The weights are about .62,.26,.12. The Age and Position adjustment is the trick to it.
You must also remember that we seem to share a brain.
Devin Dignam
10/13/2010
Yeah, you covered it pretty well last time, and I know you have plenty of stuff you’ve been working on. Just reading through the post, I was confused for a bit and wanted to make sure that people didn’t get lost there (although I’m sure a good deal of people don’t really examine the methodology all that much – they just want the oh-so-juicy results).
I totally agree on keeping some stuff secret – that’s what’s going to get you hired one day, and you should guard it closely. There’s a reason that many “nice millionaires and billionaires” are so wealthy…and I’m afraid it has very little to do with “nice”.
My weights are .56, .34, and .11. Again, funny that our weights are relatively close. How did you come up with yours? I simply pulled a George Bush and went with my gut. Luckily my gut has a better track record than his.
Devin Dignam
10/13/2010
Actually, correction: the weights are .56, .33, and .11 (I swear I know how to round).
arturogalletti
10/13/2010
I actually used statistical software to come up with the initial weights then played around to come up with some good correlation. I actually think that if I did this for a living and not as a hobby I could significantly improve it by adding things like injury models and some peak year modeling as well. But as something I do on my free time? I’m very happy with the results.
ilikeflowers
10/13/2010
I imagine that injured players are really throwing off the correlations for the lower minute players. Is there data kept that would allow you to filter out likely injured players? I’m guessing that players who have large gaps where they didn’t log any minutes (for any team) where they previously played large minutes are going to be the injured ones. Then it would be easier to see how many minutes a non-injured player needs to play before the correlations get nice.

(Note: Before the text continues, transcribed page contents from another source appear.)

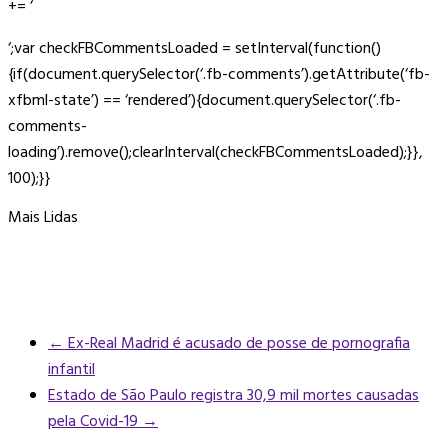
+= ‘
‘;var checkFBCommentsLoaded = setInterval(function()
{if(document.querySelector(‘.fb-comments’).getAttribute(‘fb-
xfbml-state’) == ‘rendered’){document.querySelector(‘.fb-
comments-
loading’).remove();clearInterval(checkFBCommentsLoaded);}},
100);}}
Mais Lidas
←
Ex-Real Madrid é acusado de posse de pornografia
infantil
Estado de São Paulo registra 30,9 mil mortes causadas
pela Covid-19
→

Also, it’d be cool to see the correlations for the population of players who changed teams versus the population of players who didn’t.

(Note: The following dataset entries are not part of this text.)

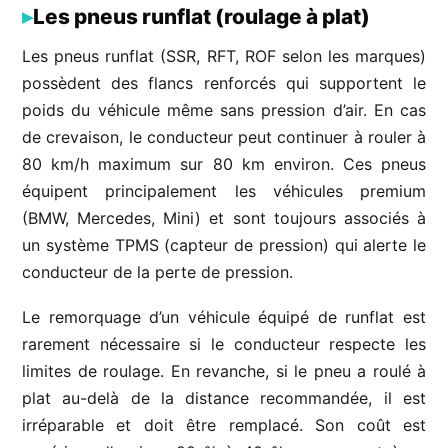
Les pneus runflat (roulage à plat)
Les pneus runflat (SSR, RFT, ROF selon les marques)
possèdent des flancs renforcés qui supportent le
poids du véhicule même sans pression d’air. En cas
de crevaison, le conducteur peut continuer à rouler à
80 km/h maximum sur 80 km environ. Ces pneus
équipent principalement les véhicules premium
(BMW, Mercedes, Mini) et sont toujours associés à
un système TPMS (capteur de pression) qui alerte le
conducteur de la perte de pression.
Le remorquage d’un véhicule équipé de runflat est
rarement nécessaire si le conducteur respecte les
limites de roulage. En revanche, si le pneu a roulé à
plat au-delà de la distance recommandée, il est
irréparable et doit être remplacé. Son coût est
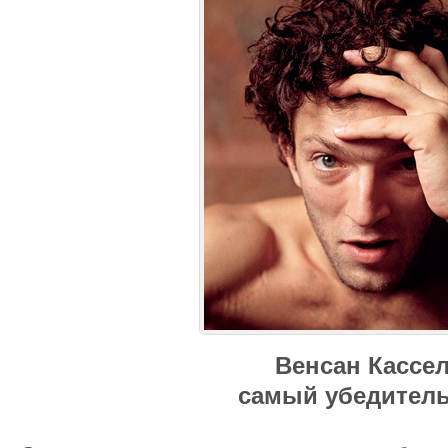
Венсан Кассе
самый убедител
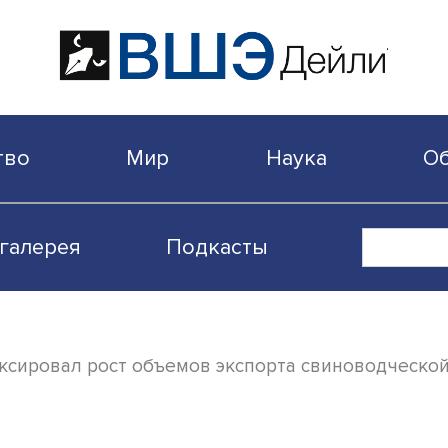
бщество
Мир
Наука
Видеогалерея
Подкасты
р зафиксировал рост объемов экспорта св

Double also, could these changes in correlations by minute be used to estimate the wp48 error range?
arturogalletti
10/13/2010
Wait til the next post 🙂
Jimbo (Oz)
10/13/2010
Arturo – I honestly think you should get Mr Berri to talk to Bill Simmons about the work you are doing – I think with a bit of encouragement you could get on as a podcast guest (if you wanted to), and turn this into a well paid full time job with an NBA team (hopefully the Spurs !!).
arturogalletti
10/13/2010
I love Simmons’s work but I’m fairly sure he’s not a WOW fan. See here and here. Nevertheless that would be something to cross off my bucket list.